The Centre has imposed an immediate ban on the export of sugar till September 30, 2026, in a major move aimed at controlling domestic prices and ensuring adequate availability in the local market. The decision was announced through a notification issued by the Directorate General of Foreign Trade (DGFT) under the Ministry of Commerce and Industry.
According to the notification, exports of raw sugar, white sugar and refined sugar have now been shifted from the “Restricted” category to the “Prohibited” category with immediate effect. The government said the measure was necessary as India faces concerns over declining sugar production and rising domestic demand.
India, the world’s second-largest sugar producer and one of the biggest exporters after Brazil, had earlier allowed mills to export around 1.59 million metric tonnes of sugar, expecting surplus production this season. However, lower cane yields in key sugar-producing states and fears of weak monsoon conditions linked to El Niño have raised concerns that production may fall short of consumption for the second consecutive year.

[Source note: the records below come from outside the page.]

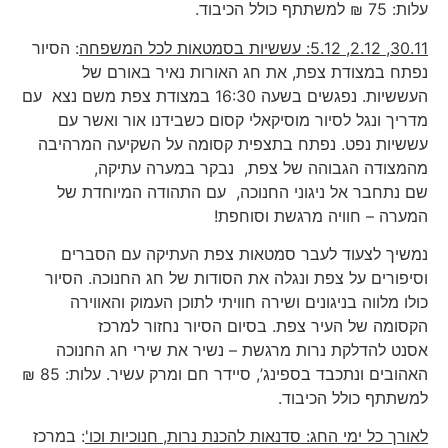
עלות: 75 ₪ למשתתף כולל הכיבוד.
30.11, 2.12, 5.12: עששיות בסמטאות לכל המשפחה
: הסיור
נפתח במצודת צפת, את חג האורות נאיר באורם של
העששיות. נפגשים בשעה 16:30 במצודת צפת משם נצא עם
מדריך ונגל לסיור מוסיקאלי קסום כשבידנו אור ואשר עם
עששיות נפט. נפתח בתצפית קסומה על השקיעה המרהיבה
מהמצודה הגבוהה של צפת, נבקר במערה עתיקה,
שם נתחבר אל ניגוני החנוכה, עם התהודה המיוחדת של
המערה – חוויה מרגשת וסוחפת!
נמשיך לצעוד לעבר סמטאות צפת העתיקה עם הסברים
וסיפורים על צפת ונגלה את הסודות של חג החנוכה. הסיור
כולו מלווה בניגונים ושירה חוויתי לתוכן העמוק והאווירה
הקסומה של העיר צפת. בסיום הסיור נחזור למרכז
אסנט להדלקת נרות מרגשת – נשיר את שירי חג החנוכה
האהובים ונתכבד בספינג’, סיידר חם ומרק עשיר. עלות: 85 ₪
למשתתף כולל הכיבוד.
לאורך כל ימי החג: סדנאות להכנת נרות, חנוכיות וכו'
: במרכז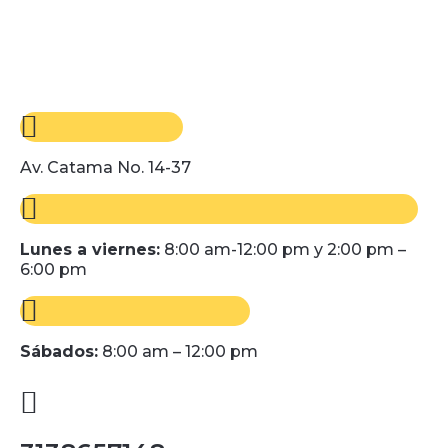
Av. Catama No. 14-37
Lunes a viernes:
8:00 am-12:00 pm y 2:00 pm –
6:00 pm
Sábados:
8:00 am – 12:00 pm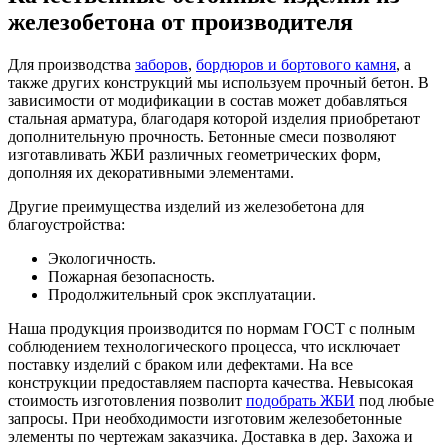
железобетона от производителя
Для производства
заборов
,
бордюров и бортового камня
, а
также других конструкций мы используем прочный бетон. В
зависимости от модификации в состав может добавляться
стальная арматура, благодаря которой изделия приобретают
дополнительную прочность. Бетонные смеси позволяют
изготавливать ЖБИ различных геометрических форм,
дополняя их декоративными элементами.
Другие преимущества изделий из железобетона для
благоустройства:
Экологичность.
Пожарная безопасность.
Продолжительный срок эксплуатации.
Наша продукция производится по нормам ГОСТ с полным
соблюдением технологического процесса, что исключает
поставку изделий с браком или дефектами. На все
конструкции предоставляем паспорта качества. Невысокая
стоимость изготовления позволит
подобрать ЖБИ
под любые
запросы. При необходимости изготовим железобетонные
элементы по чертежам заказчика. Доставка в дер. Захожа и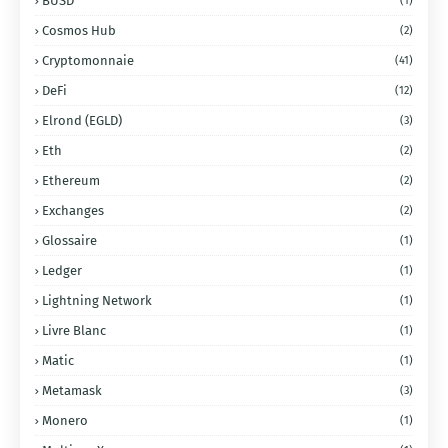
BUSD
(1)
Cosmos Hub
(2)
Cryptomonnaie
(41)
DeFi
(12)
Elrond (EGLD)
(3)
Eth
(2)
Ethereum
(2)
Exchanges
(2)
Glossaire
(1)
Ledger
(1)
Lightning Network
(1)
Livre Blanc
(1)
Matic
(1)
Metamask
(3)
Monero
(1)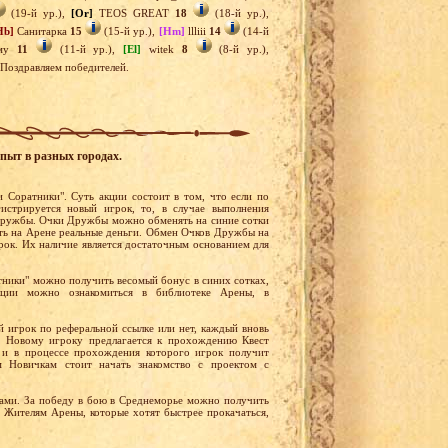
(19-й ур.),
[Or]
TEOS GREAT
18
(18-й ур.),
Hb]
Санитарка
15
(15-й ур.),
[Hm]
llliii
14
(14-й
рму
11
(11-й ур.),
[El]
witek
8
(8-й ур.),
. Поздравляем победителей.
пыт в разных городах.
и Соратники". Суть акции состоит в том, что если по
истрируется новый игрок, то, в случае выполнения
 Дружбы. Очки Дружбы можно обменять на синие сотки
ать на Арене реальные деньги. Обмен Очков Дружбы на
рок. Их наличие является достаточным основанием для
атники" можно получить весомый бонус в синих сотках,
ции можно ознакомиться в библиотеке Арены, в
ый игрок по реферальной ссылке или нет, каждый вновь
а. Новому игроку предлагается к прохождению Квест
 и в процессе прохождения которого игрок получит
м Новичкам стоит начать знакомство с проектом с
ами. За победу в бою в Среднеморье можно получить
 Жителям Арены, которые хотят быстрее прокачаться,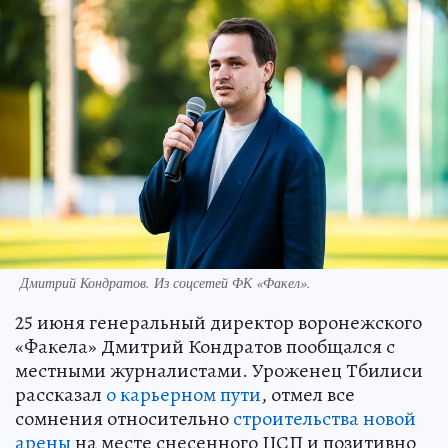
Дмитрий Кондратов. Из соцсетей ФК «Факел».
25 июня генеральный директор воронежского
«Факела» Дмитрий Кондратов пообщался с
местными журналистами. Уроженец Тбилиси
рассказал
о карьерном пути
, отмел все
сомнения относительно
строительства новой
арены
на месте снесенного ЦСП и позитивно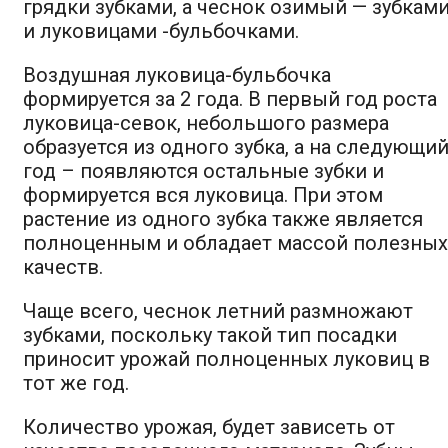
грядки зубками, а чеснок озимый — зубкам
и луковицами -бульбочками.
Воздушная луковица-бульбочка
формируется за 2 года. В первый год роста
луковица-севок, небольшого размера
образуется из одного зубка, а на следующи
год – появляются остальные зубки и
формируется вся луковица. При этом
растение из одного зубка также является
полноценным и обладает массой полезных
качеств.
Чаще всего, чеснок летний размножают
зубками, поскольку такой тип посадки
приносит урожай полноценных луковиц в
тот же год.
Количество урожая, будет зависеть от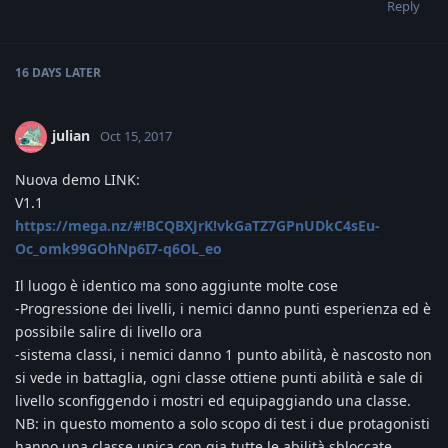
Reply
16 DAYS
LATER
julian
Oct 15, 2017
Nuova demo LINK:
V1.1
https://mega.nz/#!BCQBXJrK!vkGaTZ7GPnUDkC4sEu-
Oc_omk99GOhNp6I7-q6OL_eo
Il luogo è identico ma sono aggiunte molte cose
-Progressione dei livelli, i nemici danno punti esperienza ed è
possibile salire di livello ora
-sistema classi, i nemici danno 1 punto abilità, è nascosto non
si vede in battaglia, ogni classe ottiene punti abilità e sale di
livello sconfiggendo i mostri ed equipaggiando una classe.
NB: in questo momento a solo scopo di test i due protagonisti
hanno una classe unica con gia tutte le abilità sbloccate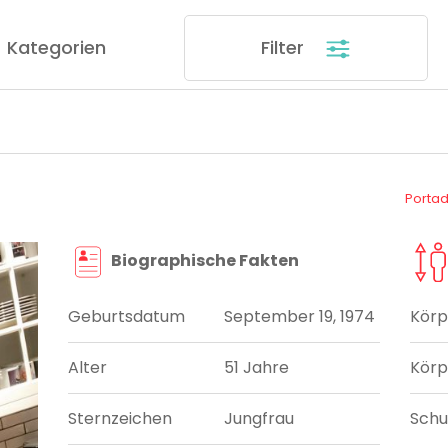
Kategorien
Filter
Porta
Biographische Fakten
Geburtsdatum
September 19, 1974
Körp
Alter
51 Jahre
Körp
Sternzeichen
Jungfrau
Sch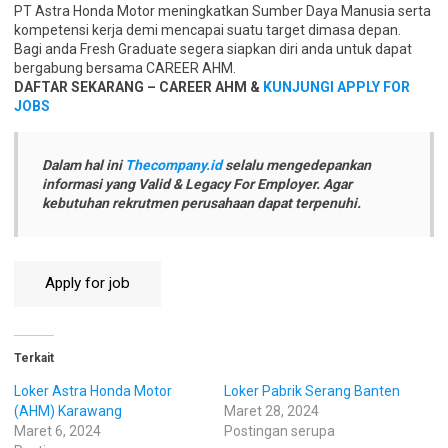
PT Astra Honda Motor meningkatkan Sumber Daya Manusia serta
kompetensi kerja demi mencapai suatu target dimasa depan.
Bagi anda Fresh Graduate segera siapkan diri anda untuk dapat
bergabung bersama CAREER AHM.
DAFTAR SEKARANG – CAREER AHM &
KUNJUNGI APPLY FOR
JOBS
Dalam hal ini
Thecompany.id
selalu mengedepankan
informasi yang Valid & Legacy For Employer. Agar
kebutuhan rekrutmen perusahaan dapat terpenuhi.
Terkait
Loker Astra Honda Motor
Loker Pabrik Serang Banten
(AHM) Karawang
Maret 28, 2024
Maret 6, 2024
Postingan serupa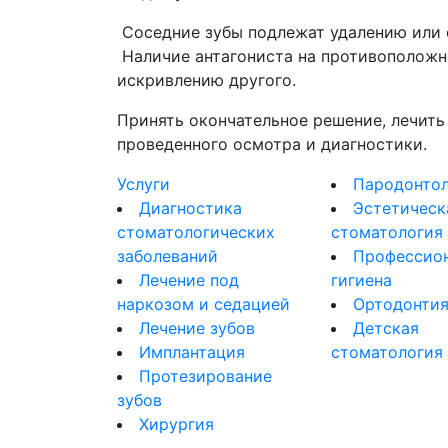
Соседние зубы подлежат удалению или 
Наличие антагониста на противоположно
искривлению другого.
Принять окончательное решение, лечить
проведенного осмотра и диагностики.
Услуги
Пародонтол
Диагностика
Эстетическ
стоматологических
стоматология
заболеваний
Профессио
Лечение под
гигиена
наркозом и седацией
Ортодонти
Лечение зубов
Детская
Имплантация
стоматология
Протезирование
зубов
Хирургия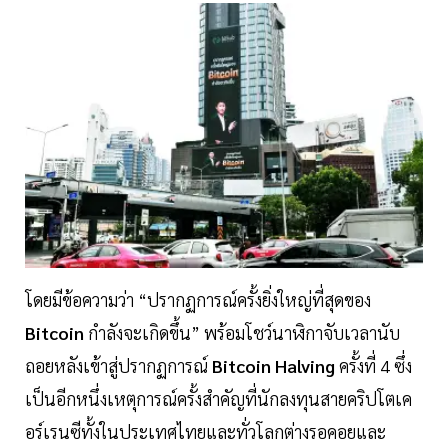
โดยมีข้อความว่า “ปรากฏการณ์ครั้งยิ่งใหญ่ที่สุดของ
Bitcoin
กำลังจะเกิดขึ้น” พร้อมโชว์นาฬิกาจับเวลานับ
ถอยหลังเข้าสู่ปรากฏการณ์
Bitcoin Halving
ครั้งที่ 4 ซึ่ง
เป็นอีกหนึ่งเหตุการณ์ครั้งสำคัญที่นักลงทุนสายคริปโตเค
อร์เรนซีทั้งในประเทศไทยและทั่วโลกต่างรอคอยและ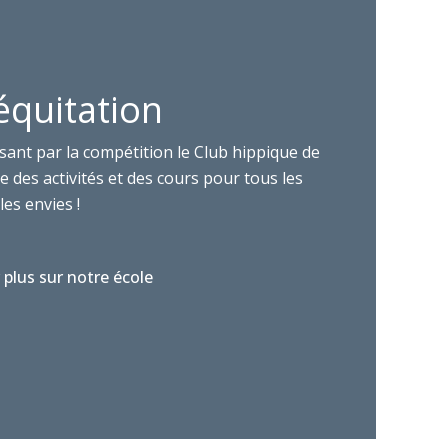
équitation
sant par la compétition le Club hippique de
 des activités et des cours pour tous les
les envies !
 plus sur notre école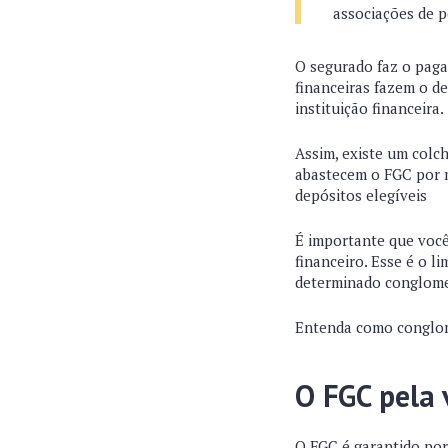
associações de 
O segurado faz o paga
financeiras fazem o d
instituição financeira.
Assim, existe um colch
abastecem o FGC por m
depósitos elegíveis
É importante que você
financeiro. Esse é o 
determinado conglom
Entenda como conglom
O FGC pela 
O FGC é garantido por 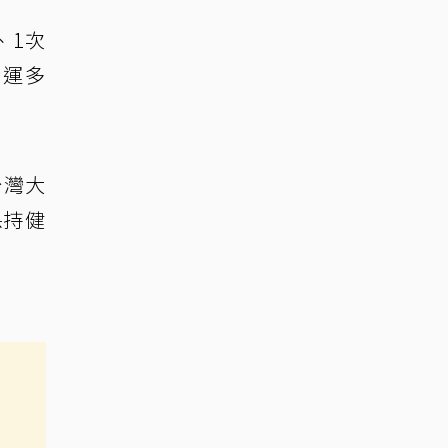
、1次
命運多
台灣大
保持健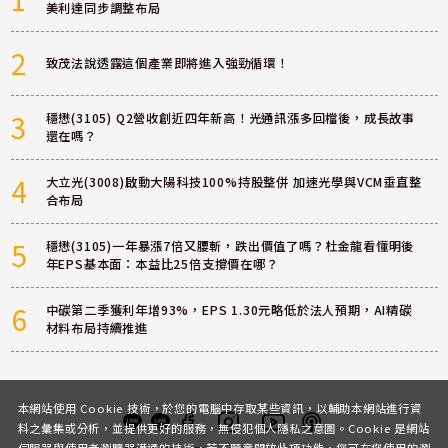
美利達同步調整布局
2
致茂法說透露這個產業即將進入強勁循環！
3
穩懋(3105) Q2營收創近四年新高！光通訊漲多回檔後，成長故事
還在嗎？
4
大立光(3008)啟動大陽科技100%持股整併 加速光學與VCM垂直整
合布局
5
穩懋(3105)一年暴漲7倍又腰斬，跌出價值了嗎？杜金龍看懂明後
年EPS基本面：本益比25倍支撐價在哪？
6
中碳第二季獲利年增93%，EPS 1.30元略低於法人預期，AI精碳
材料布局持續推進
本網站使用 Cookie 技術，於您的電腦中存取某些資訊，以輔助本網站進行資
料之彙集或分析，並提供更好的服務，無侵犯個人隱私之意圖。Cookie 是網站
伺服器與使用者瀏覽器溝通的技術，若不願意開放此項功能，您可在您使用的瀏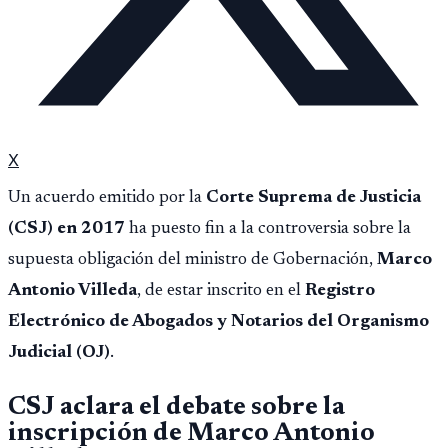
X
Un acuerdo emitido por la
Corte Suprema de Justicia
(CSJ) en 2017
ha puesto fin a la controversia sobre la
supuesta obligación del ministro de Gobernación,
Marco
Antonio Villeda
, de estar inscrito en el
Registro
Electrónico de Abogados y Notarios del Organismo
Judicial (OJ)
.
CSJ aclara el debate sobre la
inscripción de Marco Antonio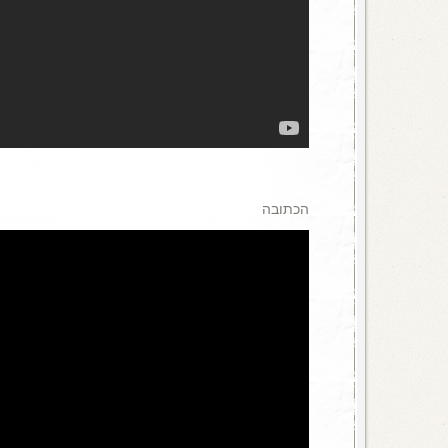
הכתובה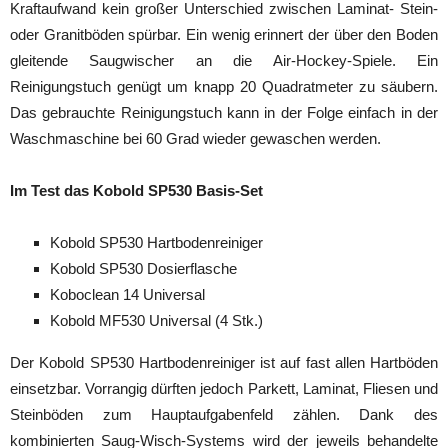
Kraftaufwand kein großer Unterschied zwischen Laminat- Stein-
oder Granitböden spürbar. Ein wenig erinnert der über den Boden
gleitende Saugwischer an die Air-Hockey-Spiele. Ein
Reinigungstuch genügt um knapp 20 Quadratmeter zu säubern.
Das gebrauchte Reinigungstuch kann in der Folge einfach in der
Waschmaschine bei 60 Grad wieder gewaschen werden.
Im Test das Kobold SP530 Basis-Set
Kobold SP530 Hartbodenreiniger
Kobold SP530 Dosierflasche
Koboclean 14 Universal
Kobold MF530 Universal (4 Stk.)
Der Kobold SP530 Hartbodenreiniger ist auf fast allen Hartböden
einsetzbar. Vorrangig dürften jedoch Parkett, Laminat, Fliesen und
Steinböden zum Hauptaufgabenfeld zählen. Dank des
kombinierten Saug-Wisch-Systems wird der jeweils behandelte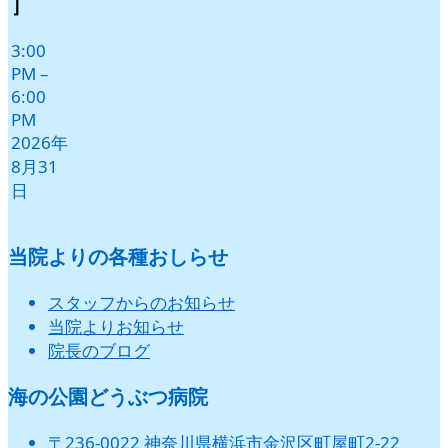
］
日
日
日
日
日
日
3:00
PM
–
6:00
PM
2026年
8月31
日
当院よりの各種おしらせ
スタッフからのお知らせ
当院よりお知らせ
院長のブログ
海の公園どうぶつ病院
〒236-0022 神奈川県横浜市金沢区町屋町2-22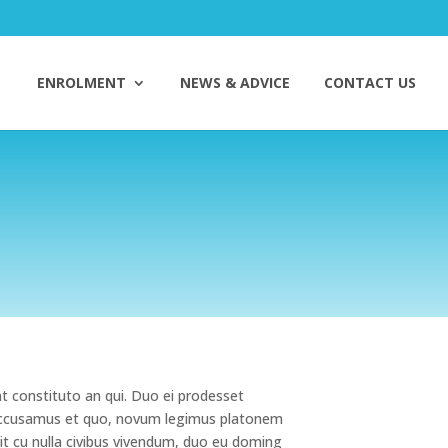
ENROLMENT
NEWS & ADVICE
CONTACT US
t constituto an qui. Duo ei prodesset
m accusamus et quo, novum legimus platonem
 Sit cu nulla civibus vivendum, duo eu doming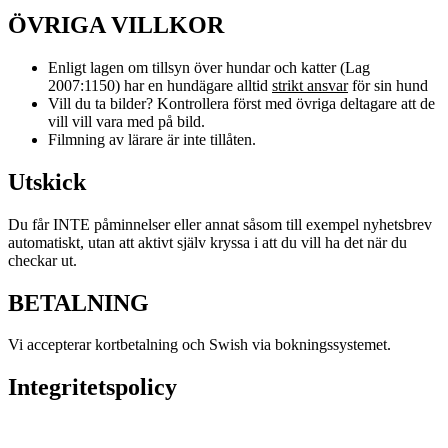
ÖVRIGA VILLKOR
Enligt lagen om tillsyn över hundar och katter (Lag
2007:1150) har en hundägare alltid
strikt ansvar
för sin hund
Vill du ta bilder? Kontrollera först med övriga deltagare att de
vill vill vara med på bild.
Filmning av lärare är inte tillåten.
Utskick
Du får INTE påminnelser eller annat såsom till exempel nyhetsbrev
automatiskt, utan att aktivt själv kryssa i att du vill ha det när du
checkar ut.
BETALNING
Vi accepterar kortbetalning och Swish via bokningssystemet.
Integritetspolicy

The government has, however, provided certain exemptions under international agreements. Sugar exports to the European Union and the United States under CXL and Tariff Rate Quota (TRQ) arrangements will continue. Shipments under the Advance Authorisation Scheme and government-to-government agreements have also been exempted from the ban.
Officials also clarified that consignments already in the export pipeline will be allowed under specific conditions. Exports can proceed if loading had already begun before the notification was issued, or if shipping bills had already been filed and vessels had reached Indian ports before the order came into effect.
The decision is expected to impact global sugar markets significantly. Following the announcement, global sugar prices rose sharply, with raw sugar futures in New York climbing over 2 per cent and white sugar futures in London rising nearly 3 per cent. Analysts believe rival exporters such as Brazil and Thailand may benefit from India’s absence in international markets.
Meanwhile, shares of several Indian sugar companies witnessed declines in early trading on Thursday after the export ban announcement triggered concerns over reduced overseas business opportunities for the sector.